Thursday, May 30, 2024

The Challenge of Being an Edgelord

I was watching this YouTuber/Twitch broadcaster play World of Warcraft for the first time. The video was an hour long and she was doing the Exile's Reach content. She was erupting constantly about how she liked this and liked that.

I went to go look at some of her other content and she just looked like a variety streamer who liked everything she tried.

When you're not an edgelord, the sentence "I like X" is devalued. I think running around on the internet posting one comment after another about something you dislike is a waste of time and not really in line with modern etiquette, etiquette I happen to agree with. It will also get you banned or involved in online altercations.

But you have to harbor feelings of disapproval about some of what gets published by mass media. If you don't, the time will come with someone checks you for taste, and you will be revealed to have none.

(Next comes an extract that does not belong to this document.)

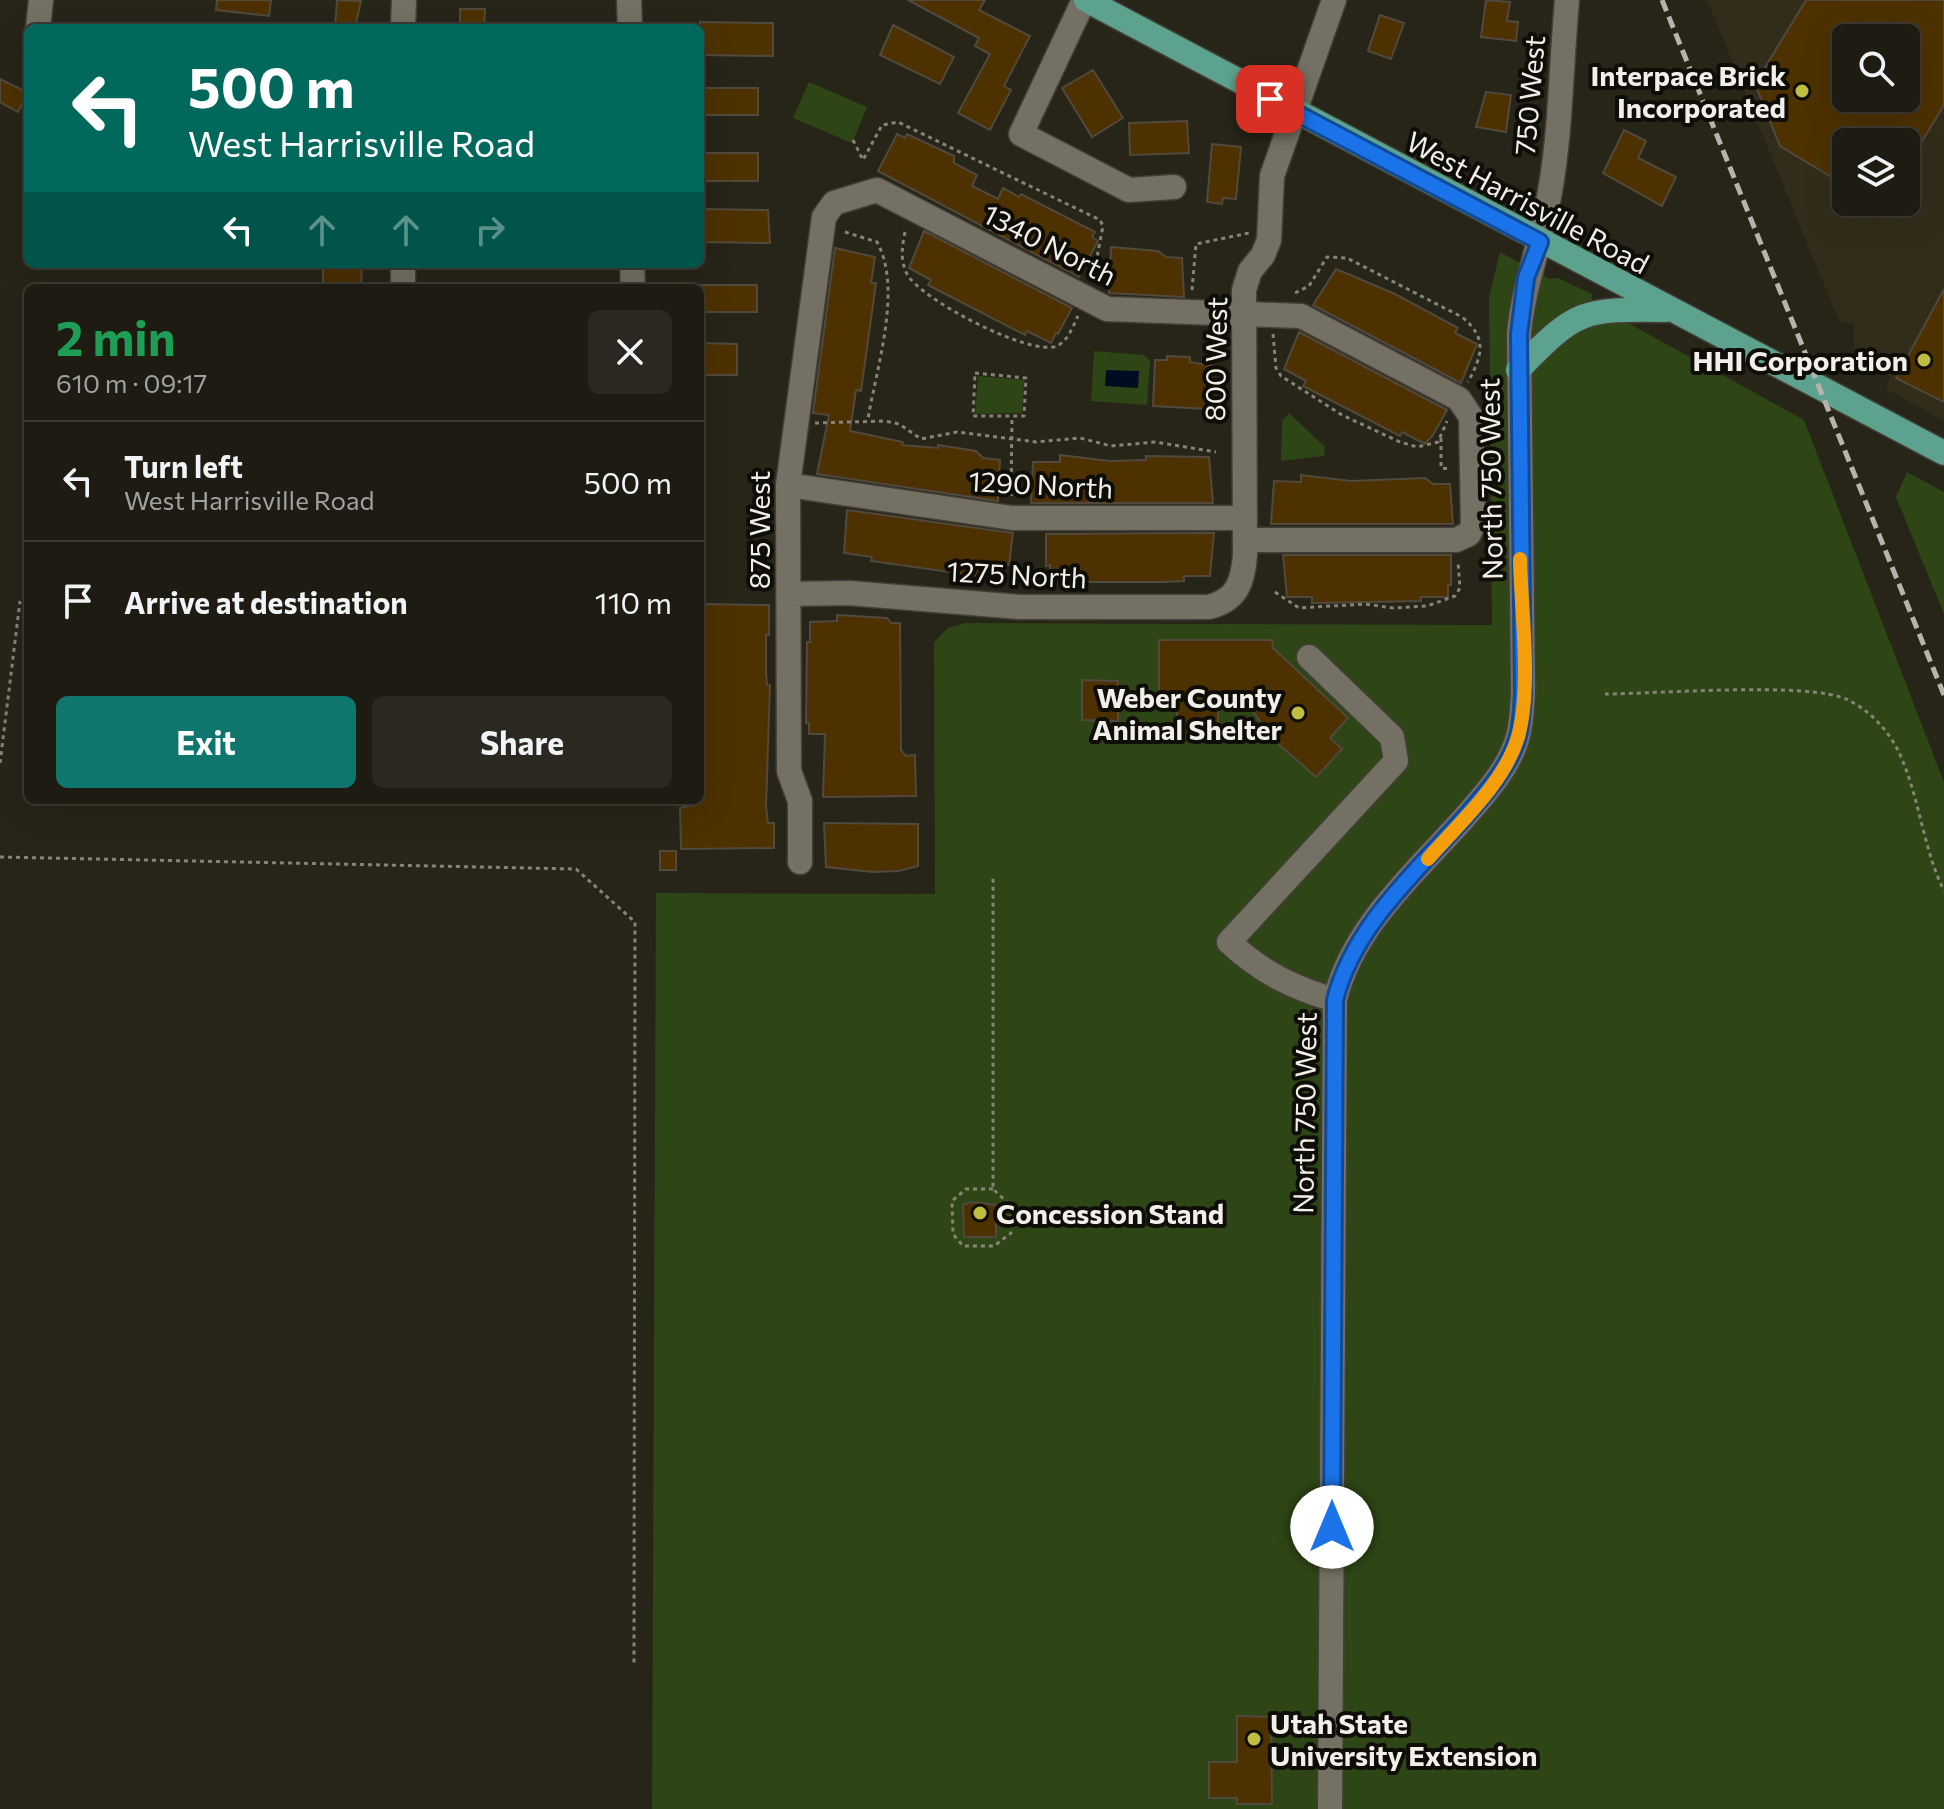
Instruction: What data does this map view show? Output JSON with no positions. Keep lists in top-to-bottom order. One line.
{"streets":{"main road":["West Harrisville Road"],"street":["750 West","1340 North","800 West","North 750 West","1290 North","875 West","1275 North"]},"crossings":[["750 West","West Harrisville Road"],["750 West","North 750 West"],["West Harrisville Road","800 West"],["West Harrisville Road","North 750 West"],["1340 North","800 West"],["1340 North","1290 North"],["1340 North","875 West"],["800 West","1290 North"],["800 West","1275 North"],["1290 North","875 West"],["875 West","1275 North"]],"places":["Interpace Brick Incorporated","HHI Corporation","Weber County Animal Shelter","Concession Stand","Utah State University Extension"],"page":{"turn":["500 m","West Harrisville Road"],"heading":["2 min","610 m · 09:17"],"list":[{"name":"Turn left","note":"West Harrisville Road","value":"500 m"},{"name":"Arrive at destination","value":"110 m"}],"buttons":["Exit","Share"]}}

If the ideal state of a person is that they like everything happening around them, why do we even have the phrase "I like"? The verb like is supposed to draw a circle around something and make that something special. If you hand out likes to everyone, you're no longer drawing a circle. You're not saying anything. You're saying very little.

I feel like streamers, every day, face the challenge of being an edgelord. You want to make it as a streamer, and you can reflexively just pick whatever is popular and embrace it in the name of income. I face a similar issue as a programmer. I no longer believe in trying to build sturdy apps with Ruby, but are any employers going to hire me now that I've adopted this position? I have comparatively little experience in other languages.

I think streamers are different from me in that their streams are not really good places for conversing. It's hard to hold a conversation during a stream. You're busy playing a game. And I think that's the way it should be. I don't like streamers who are purely Just Chatting streamers. I prefer that someone I watch be on a treadmill of some kind, one in the form of a video game. But how can I get to know a streamer, to determine whether they are interesting? If streamers are playing gatcha-games and posting crappy content to their YouTube channel, how can I sift through this noise and see their interesting positions on life's subject matters? I can't talk to them because they're busy in a stream. And I'm not interested in their discords.

As a programmer, I can expect my peers to converse with me to find that I have high aspirations, even if I am coerced into taking on work in a language I don't believe in. But streamers have no such opportunity. Not really.

I think that streamers occupy a space closer to the cutting edge than YouTube. Than CNN. It's too bad when streamers do not see themselves in the way that I see them.